> [Written problem 1]: According to the Iwata news piece, which publication carried the interview in which Iwata said Nintendo doesn't seek to make art?
> [Written problem 2]: Extend the Iwata news piece with a few paragraphs that pick up after its last quoted sentence.

> [Document text]:
-- Begin --

President Satoru Iwata believes a creative vision shouldn't be shoved down players' throats.

News by Mike Williams, .

Supposedly, the gaming industry is driven by creative people who work with teams to bring their pure, untainted creative vision to audiences everywhere. They work their craft to bring the art to you. Sure, there are definite cashgrabs in gaming, but this is the ideal that developers strive for and espouse in countless interviews.

Except Nintendo doesn't agree.

In an interview with Toyo Keizai Online (translated by Kotaku), Nintendo president Satoru Iwata said the company doesn't seek to make art. Instead, Nintendo tries to find out what games will resonate with the masses.

"Nintendo developers are extremely insatiable when it comes to whether what they make resonates with customers or not. They'll do anything to achieve it." said Iwata. "Both Miyamoto and I repeatedly say, 'It's not like we are making pieces of art, the point is to make a product that resonates with and is accepted by customers.'"

-- End --

> [Data provided]:
-- Begin --

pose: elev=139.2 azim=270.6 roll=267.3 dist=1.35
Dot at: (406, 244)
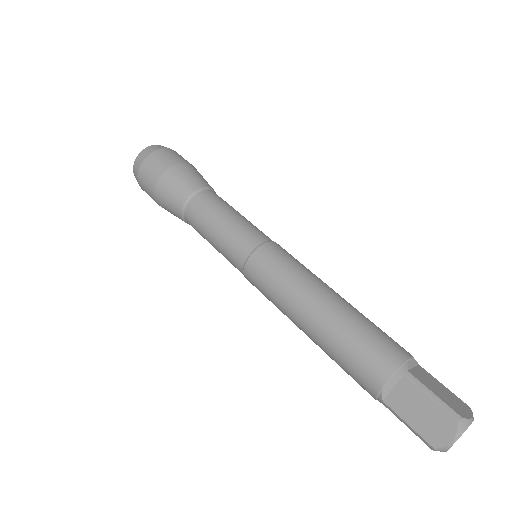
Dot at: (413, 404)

-- End --

> [Written reply 1]: Toyo Keizai Online.

> [Written reply 2]:
"Creating is like an expression of egoism. People with a strong energy to create something have a 'this is the strength I believe is right' sort of confidence to start from. Their standpoint is that 'this is the right thing to do, so this must be what's good for the customer as well.' But the final goal of a product is to resonate with and be accepted by people. You can't just force your way through. By saying 'the point is to be accepted' I mean, if you go to a customer with your idea and you realize they don't understand it, it's more important that they do and you should shift your idea."

For Nintendo, games are a product to be sold to people; if they happen to be art as well, that's a side effect of creating a product of the highest quality. It's a mindset that tends to be found in hardware design, not game design. Of course, the millions of copies of Nintendo games sold points to the company doing something right. Which side of the line do you stand on? Art or product?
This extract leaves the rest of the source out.